■ Material shown
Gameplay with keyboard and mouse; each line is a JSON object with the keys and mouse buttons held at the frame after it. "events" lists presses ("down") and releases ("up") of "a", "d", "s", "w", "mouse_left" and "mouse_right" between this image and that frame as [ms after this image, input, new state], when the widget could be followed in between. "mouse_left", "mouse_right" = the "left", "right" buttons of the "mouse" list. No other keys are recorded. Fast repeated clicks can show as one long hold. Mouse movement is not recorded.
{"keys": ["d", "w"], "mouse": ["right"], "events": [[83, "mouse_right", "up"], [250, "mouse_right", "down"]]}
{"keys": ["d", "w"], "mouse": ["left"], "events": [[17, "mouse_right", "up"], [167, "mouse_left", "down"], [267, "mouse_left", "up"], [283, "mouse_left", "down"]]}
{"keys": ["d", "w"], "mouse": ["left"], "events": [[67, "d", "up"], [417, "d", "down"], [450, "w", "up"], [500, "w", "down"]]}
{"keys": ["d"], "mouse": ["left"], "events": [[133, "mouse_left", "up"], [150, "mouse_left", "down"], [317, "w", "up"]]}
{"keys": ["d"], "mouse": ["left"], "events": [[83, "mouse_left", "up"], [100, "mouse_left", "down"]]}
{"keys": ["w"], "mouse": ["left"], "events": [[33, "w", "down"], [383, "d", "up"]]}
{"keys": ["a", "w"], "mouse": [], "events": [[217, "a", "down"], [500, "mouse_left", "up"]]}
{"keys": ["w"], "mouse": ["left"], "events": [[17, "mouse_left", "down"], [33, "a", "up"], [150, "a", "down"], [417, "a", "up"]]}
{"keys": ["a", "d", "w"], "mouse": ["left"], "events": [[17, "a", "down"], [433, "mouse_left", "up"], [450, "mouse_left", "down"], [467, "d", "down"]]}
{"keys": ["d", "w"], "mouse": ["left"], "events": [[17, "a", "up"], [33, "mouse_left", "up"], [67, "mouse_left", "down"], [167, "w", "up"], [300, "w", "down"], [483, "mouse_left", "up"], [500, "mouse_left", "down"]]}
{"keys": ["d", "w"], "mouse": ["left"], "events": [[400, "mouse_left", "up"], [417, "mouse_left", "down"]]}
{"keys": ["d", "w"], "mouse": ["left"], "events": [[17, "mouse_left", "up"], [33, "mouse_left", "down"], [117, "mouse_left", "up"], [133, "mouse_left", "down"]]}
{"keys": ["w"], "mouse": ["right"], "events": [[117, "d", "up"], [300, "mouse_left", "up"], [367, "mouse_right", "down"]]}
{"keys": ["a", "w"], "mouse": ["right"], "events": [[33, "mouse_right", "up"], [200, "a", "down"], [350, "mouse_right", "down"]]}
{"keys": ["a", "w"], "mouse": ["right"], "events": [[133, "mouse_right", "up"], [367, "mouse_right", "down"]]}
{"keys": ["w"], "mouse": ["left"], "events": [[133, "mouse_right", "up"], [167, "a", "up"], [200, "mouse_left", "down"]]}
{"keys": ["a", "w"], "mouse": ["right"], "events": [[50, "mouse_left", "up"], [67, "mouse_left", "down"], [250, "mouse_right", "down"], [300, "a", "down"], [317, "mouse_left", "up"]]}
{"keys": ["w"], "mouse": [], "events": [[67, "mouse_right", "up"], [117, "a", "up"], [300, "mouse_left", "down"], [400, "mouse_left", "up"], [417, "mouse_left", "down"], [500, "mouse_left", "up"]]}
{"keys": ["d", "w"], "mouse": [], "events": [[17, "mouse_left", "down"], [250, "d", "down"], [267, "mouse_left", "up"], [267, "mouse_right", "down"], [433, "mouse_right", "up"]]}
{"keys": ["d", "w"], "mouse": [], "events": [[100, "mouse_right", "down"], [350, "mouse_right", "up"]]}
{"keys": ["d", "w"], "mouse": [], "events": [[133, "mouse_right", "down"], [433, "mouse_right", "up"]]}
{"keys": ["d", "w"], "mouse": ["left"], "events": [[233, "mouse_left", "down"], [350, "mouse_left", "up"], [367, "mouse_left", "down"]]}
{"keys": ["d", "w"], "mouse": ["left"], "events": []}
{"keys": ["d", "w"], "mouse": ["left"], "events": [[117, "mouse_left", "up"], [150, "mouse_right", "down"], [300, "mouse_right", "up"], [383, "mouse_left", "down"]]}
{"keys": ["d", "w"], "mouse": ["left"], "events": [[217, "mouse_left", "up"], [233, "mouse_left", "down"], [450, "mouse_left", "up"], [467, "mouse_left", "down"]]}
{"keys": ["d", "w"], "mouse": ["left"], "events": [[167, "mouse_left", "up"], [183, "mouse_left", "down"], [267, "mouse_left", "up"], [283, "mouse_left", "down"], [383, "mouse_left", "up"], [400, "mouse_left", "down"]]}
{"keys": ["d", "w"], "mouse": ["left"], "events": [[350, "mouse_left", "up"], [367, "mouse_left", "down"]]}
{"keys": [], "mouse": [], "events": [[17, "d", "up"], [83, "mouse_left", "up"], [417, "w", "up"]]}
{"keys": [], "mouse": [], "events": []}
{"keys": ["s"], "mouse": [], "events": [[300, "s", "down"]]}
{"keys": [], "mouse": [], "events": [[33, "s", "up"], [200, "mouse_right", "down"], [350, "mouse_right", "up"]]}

■ What is needed
Repeat the records exactly, leaving out none of them.

■ Task result
Gameplay with keyboard and mouse; each line is a JSON object with the keys and mouse buttons held at the frame after it. "events" lists presses ("down") and releases ("up") of "a", "d", "s", "w", "mouse_left" and "mouse_right" between this image and that frame as [ms after this image, input, new state], when the widget could be followed in between. "mouse_left", "mouse_right" = the "left", "right" buttons of the "mouse" list. No other keys are recorded. Fast repeated clicks can show as one long hold. Mouse movement is not recorded.
{"keys": ["d", "w"], "mouse": ["right"], "events": [[83, "mouse_right", "up"], [250, "mouse_right", "down"]]}
{"keys": ["d", "w"], "mouse": ["left"], "events": [[17, "mouse_right", "up"], [167, "mouse_left", "down"], [267, "mouse_left", "up"], [283, "mouse_left", "down"]]}
{"keys": ["d", "w"], "mouse": ["left"], "events": [[67, "d", "up"], [417, "d", "down"], [450, "w", "up"], [500, "w", "down"]]}
{"keys": ["d"], "mouse": ["left"], "events": [[133, "mouse_left", "up"], [150, "mouse_left", "down"], [317, "w", "up"]]}
{"keys": ["d"], "mouse": ["left"], "events": [[83, "mouse_left", "up"], [100, "mouse_left", "down"]]}
{"keys": ["w"], "mouse": ["left"], "events": [[33, "w", "down"], [383, "d", "up"]]}
{"keys": ["a", "w"], "mouse": [], "events": [[217, "a", "down"], [500, "mouse_left", "up"]]}
{"keys": ["w"], "mouse": ["left"], "events": [[17, "mouse_left", "down"], [33, "a", "up"], [150, "a", "down"], [417, "a", "up"]]}
{"keys": ["a", "d", "w"], "mouse": ["left"], "events": [[17, "a", "down"], [433, "mouse_left", "up"], [450, "mouse_left", "down"], [467, "d", "down"]]}
{"keys": ["d", "w"], "mouse": ["left"], "events": [[17, "a", "up"], [33, "mouse_left", "up"], [67, "mouse_left", "down"], [167, "w", "up"], [300, "w", "down"], [483, "mouse_left", "up"], [500, "mouse_left", "down"]]}
{"keys": ["d", "w"], "mouse": ["left"], "events": [[400, "mouse_left", "up"], [417, "mouse_left", "down"]]}
{"keys": ["d", "w"], "mouse": ["left"], "events": [[17, "mouse_left", "up"], [33, "mouse_left", "down"], [117, "mouse_left", "up"], [133, "mouse_left", "down"]]}
{"keys": ["w"], "mouse": ["right"], "events": [[117, "d", "up"], [300, "mouse_left", "up"], [367, "mouse_right", "down"]]}
{"keys": ["a", "w"], "mouse": ["right"], "events": [[33, "mouse_right", "up"], [200, "a", "down"], [350, "mouse_right", "down"]]}
{"keys": ["a", "w"], "mouse": ["right"], "events": [[133, "mouse_right", "up"], [367, "mouse_right", "down"]]}
{"keys": ["w"], "mouse": ["left"], "events": [[133, "mouse_right", "up"], [167, "a", "up"], [200, "mouse_left", "down"]]}
{"keys": ["a", "w"], "mouse": ["right"], "events": [[50, "mouse_left", "up"], [67, "mouse_left", "down"], [250, "mouse_right", "down"], [300, "a", "down"], [317, "mouse_left", "up"]]}
{"keys": ["w"], "mouse": [], "events": [[67, "mouse_right", "up"], [117, "a", "up"], [300, "mouse_left", "down"], [400, "mouse_left", "up"], [417, "mouse_left", "down"], [500, "mouse_left", "up"]]}
{"keys": ["d", "w"], "mouse": [], "events": [[17, "mouse_left", "down"], [250, "d", "down"], [267, "mouse_left", "up"], [267, "mouse_right", "down"], [433, "mouse_right", "up"]]}
{"keys": ["d", "w"], "mouse": [], "events": [[100, "mouse_right", "down"], [350, "mouse_right", "up"]]}
{"keys": ["d", "w"], "mouse": [], "events": [[133, "mouse_right", "down"], [433, "mouse_right", "up"]]}
{"keys": ["d", "w"], "mouse": ["left"], "events": [[233, "mouse_left", "down"], [350, "mouse_left", "up"], [367, "mouse_left", "down"]]}
{"keys": ["d", "w"], "mouse": ["left"], "events": []}
{"keys": ["d", "w"], "mouse": ["left"], "events": [[117, "mouse_left", "up"], [150, "mouse_right", "down"], [300, "mouse_right", "up"], [383, "mouse_left", "down"]]}
{"keys": ["d", "w"], "mouse": ["left"], "events": [[217, "mouse_left", "up"], [233, "mouse_left", "down"], [450, "mouse_left", "up"], [467, "mouse_left", "down"]]}
{"keys": ["d", "w"], "mouse": ["left"], "events": [[167, "mouse_left", "up"], [183, "mouse_left", "down"], [267, "mouse_left", "up"], [283, "mouse_left", "down"], [383, "mouse_left", "up"], [400, "mouse_left", "down"]]}
{"keys": ["d", "w"], "mouse": ["left"], "events": [[350, "mouse_left", "up"], [367, "mouse_left", "down"]]}
{"keys": [], "mouse": [], "events": [[17, "d", "up"], [83, "mouse_left", "up"], [417, "w", "up"]]}
{"keys": [], "mouse": [], "events": []}
{"keys": ["s"], "mouse": [], "events": [[300, "s", "down"]]}
{"keys": [], "mouse": [], "events": [[33, "s", "up"], [200, "mouse_right", "down"], [350, "mouse_right", "up"]]}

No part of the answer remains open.